I idle in the solitude of time, restless with fate and hopes of the End.

Recycled Ideas

recycled ideas

a single simple thought
stroking the crisp edge of a yellowing autumn leaf,
meanders, to-and-fro, down to the musty earth.

it glides over the dusty chasms of history, softly,
up the desert-brushed lands of the thirty-years war,
to laze in the lapping tides of the Ganges, silently.

a thought, a spectator of youth and age, trial and error, dismissed
in a dainty rush of exhaled breath; a sigh
fleeing from the lips of an exhausted philosopher
to turn in its grave a hundred years hence.

Your Lover is an Actress

He undressed me beneath the stage.
I danced the roles of the actors above,
feeling the emotions from my eyebrows to my toes,
naked with sadness of thirty years of womanhood.

I pleaded for fairness with the fullness of my pouted lips
and scorned ex-lovers with the curves of my breasts;
were it a comedy I would not have laughed,
a tragedy I would not have cried.

It was a saga of touches and turmoil,
a soliloquy of a woman undone.

Under the dress rehearsals and stage directions, I lived it all.
I exhaled the rawness with swift bends of my elbows, a sway of my swelled thighs.
He admired me because of what I had felt,
what I was capable of feeling.

He watched my body move like a wooden bow strains to make music of strings -- and it was a beautiful sound of rain and dishwater.

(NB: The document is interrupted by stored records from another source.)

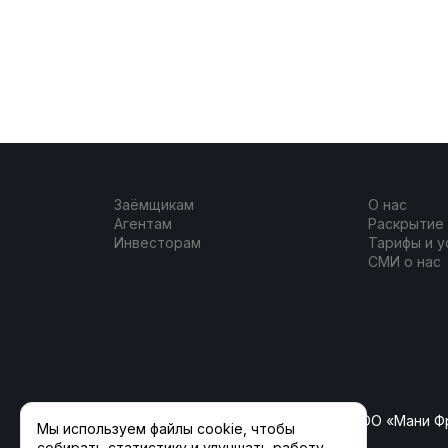
Заёмщикам
О нас
Агентам
Раскрытие
Инвесторам
Тарифы и у
СМИ о нас
ООО «ФлагманКрауд» (ранее ООО «Мани Ф
Мы используем файлы cookie, чтобы
собирать статистику и улучшать работу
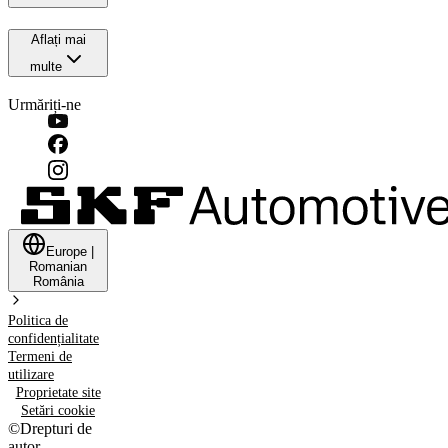
Aflați mai
multe
Urmăriți-ne
Europe
|
Romanian
România
Politica de
confidențialitate
Termeni de
utilizare
Proprietate site
Setări cookie
©
Drepturi de
autor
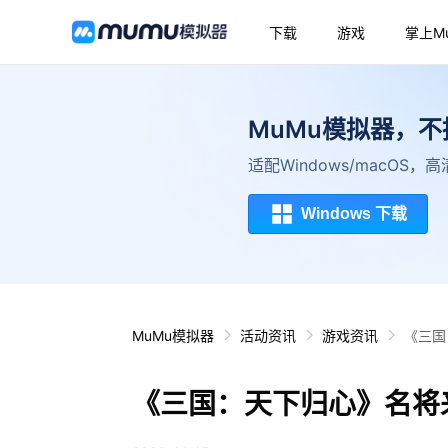
下载
游戏
掌上M
MuMu模拟器，
适配Windows/macOS
Windows 下载
MuMu模拟器
活动资讯
游戏资讯
《三国
《三国：天下归心》名将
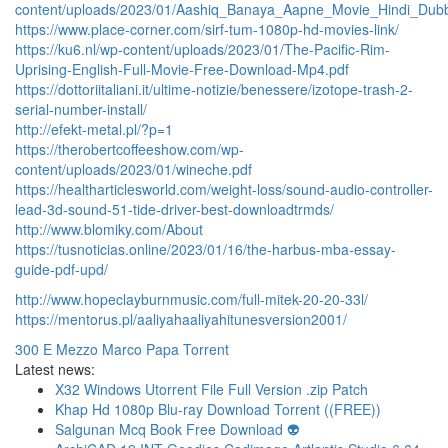
content/uploads/2023/01/Aashiq_Banaya_Aapne_Movie_Hindi_Du
https://www.place-corner.com/sirf-tum-1080p-hd-movies-link/
https://ku6.nl/wp-content/uploads/2023/01/The-Pacific-Rim-
Uprising-English-Full-Movie-Free-Download-Mp4.pdf
https://dottoriitaliani.it/ultime-notizie/benessere/izotope-trash-2-
serial-number-install/
http://efekt-metal.pl/?p=1
https://therobertcoffeeshow.com/wp-
content/uploads/2023/01/wineche.pdf
https://healtharticlesworld.com/weight-loss/sound-audio-controller-
lead-3d-sound-51-tide-driver-best-downloadtrmds/
http://www.blomiky.com/About
https://tusnoticias.online/2023/01/16/the-harbus-mba-essay-
guide-pdf-upd/
http://www.hopeclayburnmusic.com/full-mitek-20-20-33l/
https://mentorus.pl/aaliyahaaliyahitunesversion2001/
300 E Mezzo Marco Papa Torrent
Latest news:
X32 Windows Utorrent File Full Version .zip Patch
Khap Hd 1080p Blu-ray Download Torrent ((FREE))
Salgunan Mcq Book Free Download 👽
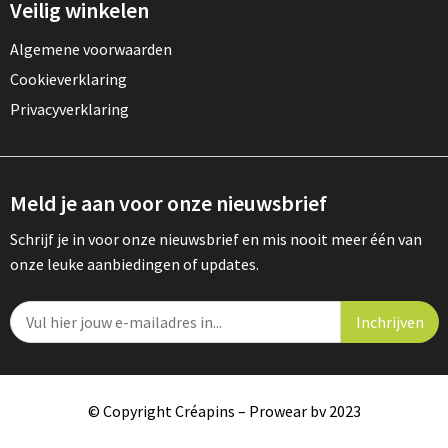
Veilig winkelen
Algemene voorwaarden
Cookieverklaring
Privacyverklaring
Meld je aan voor onze nieuwsbrief
Schrijf je in voor onze nieuwsbrief en mis nooit meer één van
onze leuke aanbiedingen of updates.
© Copyright Créapins – Prowear bv 2023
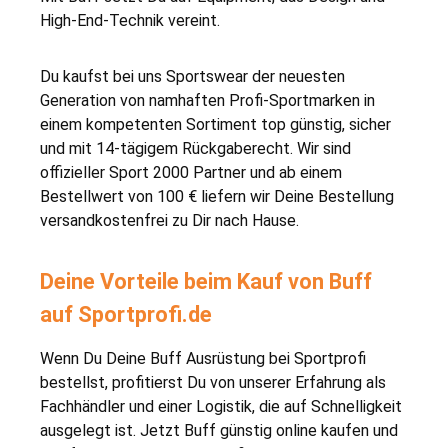
High-End-Technik vereint.
Du kaufst bei uns Sportswear der neuesten
Generation von namhaften Profi-Sportmarken in
einem kompetenten Sortiment top günstig, sicher
und mit 14-tägigem Rückgaberecht. Wir sind
offizieller Sport 2000 Partner und ab einem
Bestellwert von 100 € liefern wir Deine Bestellung
versandkostenfrei zu Dir nach Hause.
Deine Vorteile beim Kauf von Buff
auf Sportprofi.de
Wenn Du Deine Buff Ausrüstung bei Sportprofi
bestellst, profitierst Du von unserer Erfahrung als
Fachhändler und einer Logistik, die auf Schnelligkeit
ausgelegt ist. Jetzt Buff günstig online kaufen und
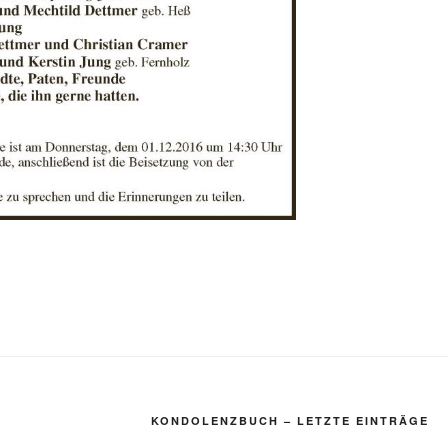
KONDOLENZBUCH – LETZTE EINTRÄGE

I bowed and he applauded. Above me the curtains closed.

rain

rain
I go outside and it feels cold on my skin.
It spatters over my eyes so I close them,
and let the water play upon my lids like young children.
I can hear the drops laughing as they splash in their rubber boots,
then run home to drink hot chocolate with Mom,
and tell her all about the wonders from the sky,
while their hands thaw out from the cold.

Wednesday

Peru

Peru,

I look forward to meeting you,
to making myself at home,
when I am far from home.

To take off my shoes on your welcome mat
and walk barefoot through the rooms of your house,
to smell the sweet air and to shake hands with the history of the Incas.

I cant wait to lose myself in the hospitality of your shores,
in the clear water of the surf,
to mold with my bare hands the memories of your perfect sunsets.

My shoulders long to become olive under your yellow sun
and my eyes to swell with the sights of the world.

Saturday

Fix You

My body is at war with my sanity. They bicker back and forth over my chastity like ex-lovers bicker over who gets to keep the couch. My body is practical in its reasoning, tactful in its approach. My sanity is cunning and seasoned at sophistry.

They pull and tug within me. I am at their mercy.

"I am in the midst of a civil war," I whisper. "You kiss me and I hear the cannons loading."

His eyes are the color of summer. He looks at me, at my calloused feet and doorknob knees, and smiles. I smile, too. Sometime in between, a lifetime has passed and my mask has crumbled away from me. I gaze down at the indecipherable pieces and know that my body has won.

And then, under the cool shadow of the clock tower, he kisses me. This time I do not pull away.

Somewhere in Berkeley the white flag of my sanity is fluttering across a sunlit sky.